И вдруг передо мной Мажарна; я увидел себя еще мальчишкой, как я бегу, бегу, сперва вдоль Гадерской долины, а дальше по Известковой или по Конскому долу и вдруг, господи, словно обеими дорогами сразу, будто я и вправду ужасно спешил или будто хотел обнять и одну и другую дорогу, потом иду все медленней, кажется, что у меня все еще свободны ладони, я сжимаю ими колени, чтобы мне легче было идти. Вдруг передо мной вырастает высокая седая скала, господи, ведь это Мажарна, я иду среди сталактитов, и чудится мне, что слышу знакомые голоса, окликает меня и эхо, чудится, что многие окликают меня... Господи, сколько же их окликают меня разом!
Мажарна! Дупна! Да, Дупна тоже скала. Когда-то в детстве была совсем рядом! И хотя не раз она мне казалась далекой, а теперь после стольких лет вроде должна бы приблизиться, она вдруг опять от меня отдалилась, и тропки уже не скачут друг за дружкой.
Из Дяновой можно пройти в Грбу иль Градок, затем в деревню Борины, оттуда в Блатницу, через Кут, мимо Фолкушовой завернуть в Нецпалы, остановиться в долине у Яношиковой скалы только этот путь для меня слишком долог. Но все равно из Дяновой через Старины и Ласкар в Валентовую, вдоль той маленькой березовой рощицы, где когда-то бывали гулянки,— ведь нигде поблизости не встретишь березки; достаточно было услышать волынку или хотя бы одни цимбалы, как мне чудилось: из рощицы вприпрыжку бегут те самые девицы, что потеряли сапожки в росе-росице, вечно, вечно, но и чудесно выстаивают они в уголке и танцора ждут себе, нет-нет и шепнут что- то, зальются румянцем, а потом весело закачаются в танце...
Я знаю свой край. Долины и пригорки, лесные стежки- дорожки между деревнями. Домики и домишки, словно стайки белых цыплят.
Живи вправду и еще нынче младенец Иисус, он спустился бы или съехал зимой на салазках и еще краше выбелил бы каждую хатку, обвесил бы ее сосульками. Каждая хатенка звенела бы как цимбалы.

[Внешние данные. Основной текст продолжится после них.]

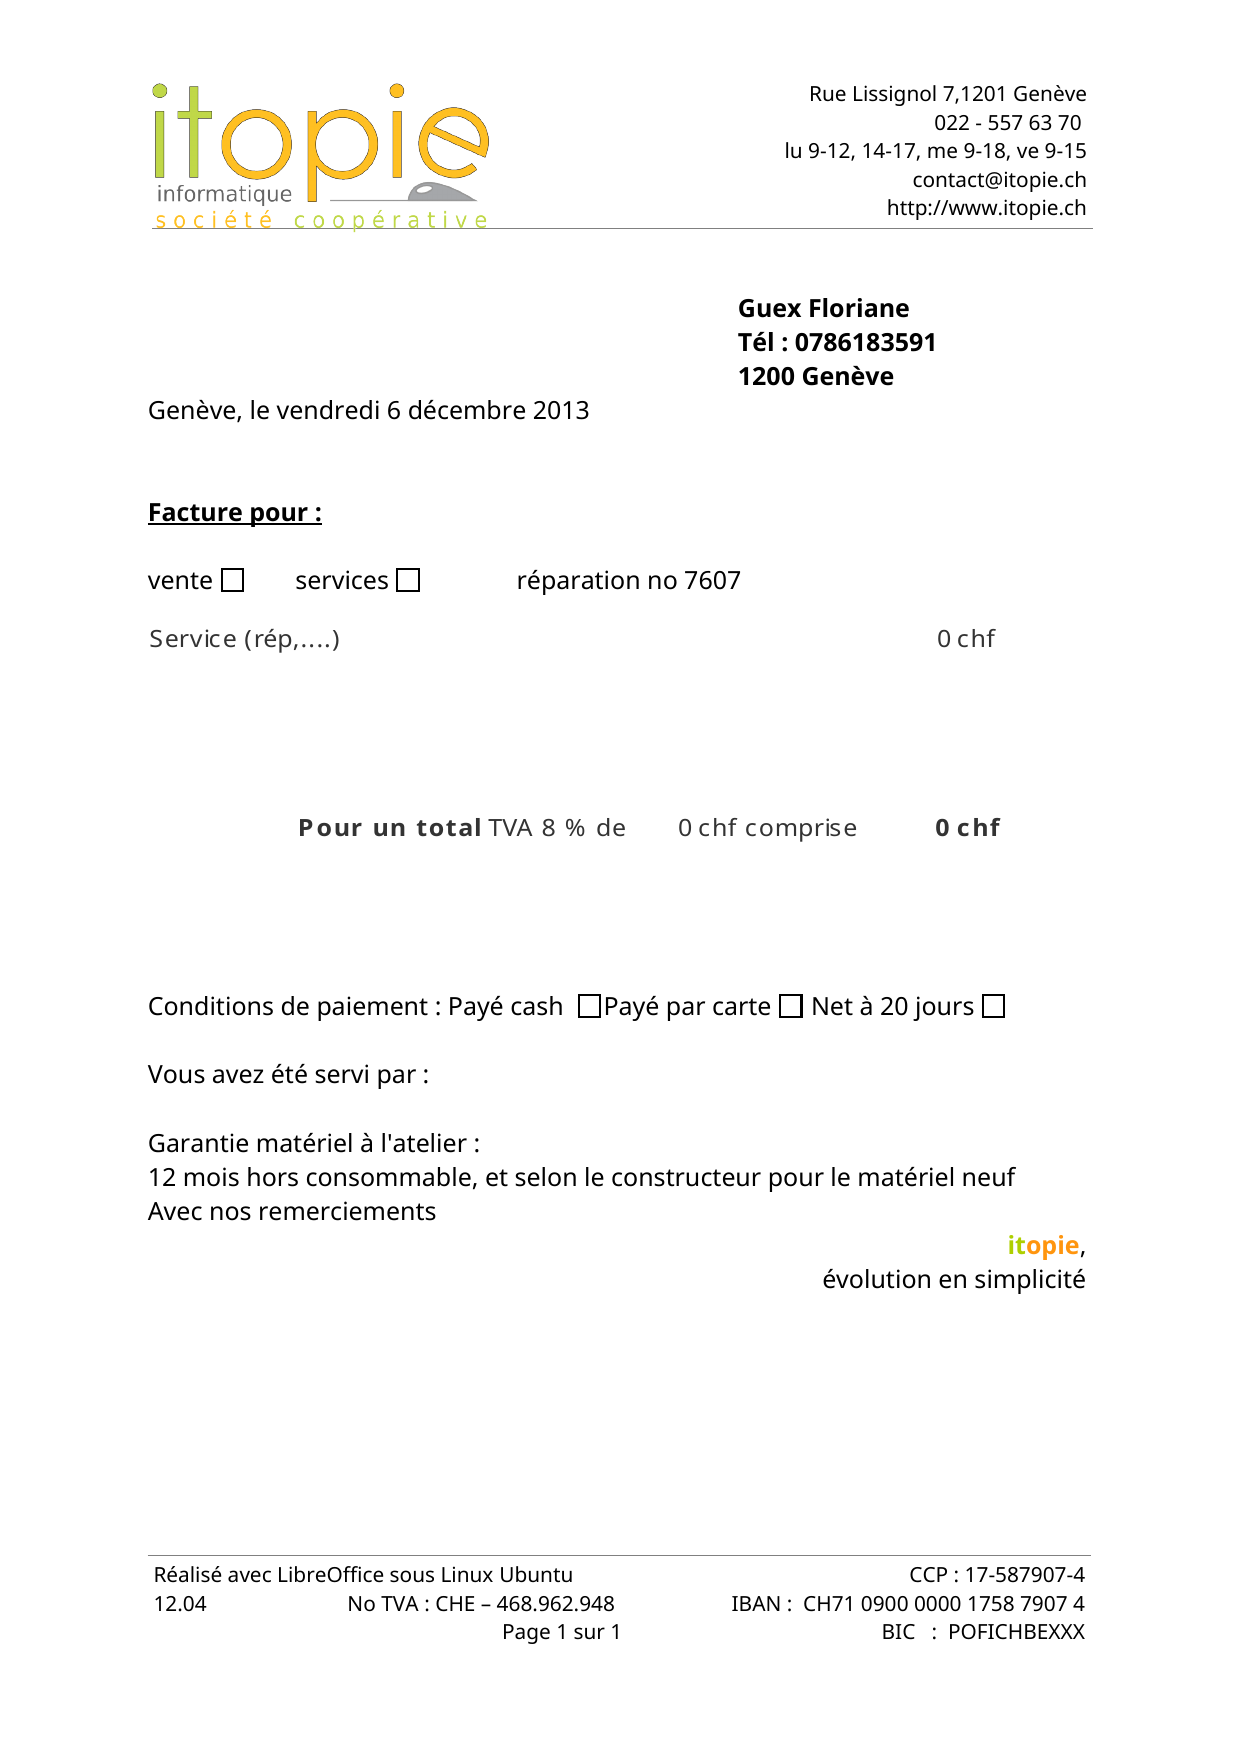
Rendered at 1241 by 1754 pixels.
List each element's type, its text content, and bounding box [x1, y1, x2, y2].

А летом — лучше лета ничего нету — в Турце или над Турцем словно нарочно сломалась бы ось в небесном возу или телеге, чтоб если уж не человек, так хотя бы господь бог, именно наш турчанский господь бог— гопля прямо по Млечному Пути!— мог съехать на санях, на белой медовой акации и разукрасить, а днем и погладить дранку церквей, колоколен и даже обыкновенных хибарок, в которых дремлют-подремывают убогие сонливые очажки.
Я дома. Где-то на пригорке овчарня, где, точно не знаю, но она там непременно, овечки подремливают, колокольцы на шеях у них уже не звенят, но я их по-прежнему слышу, слышу даже, как овцы жуют.
Конец войне. Господи, война ведь уже давно кончилась. Никак, слезы у меня на глазах...
Я был и в родной деревушке, только там меня никто не узнал. Кое-кто, может, просто не захотел узнавать — подумал небось, останется вот такой калека в деревне и будет ходить по домам гостевать. Откуда им было известно, что я прирожденный пехотинец и по-прежнему еще могу быть на марше. Если и не иду куда, так, значит, мне туда неохота идти.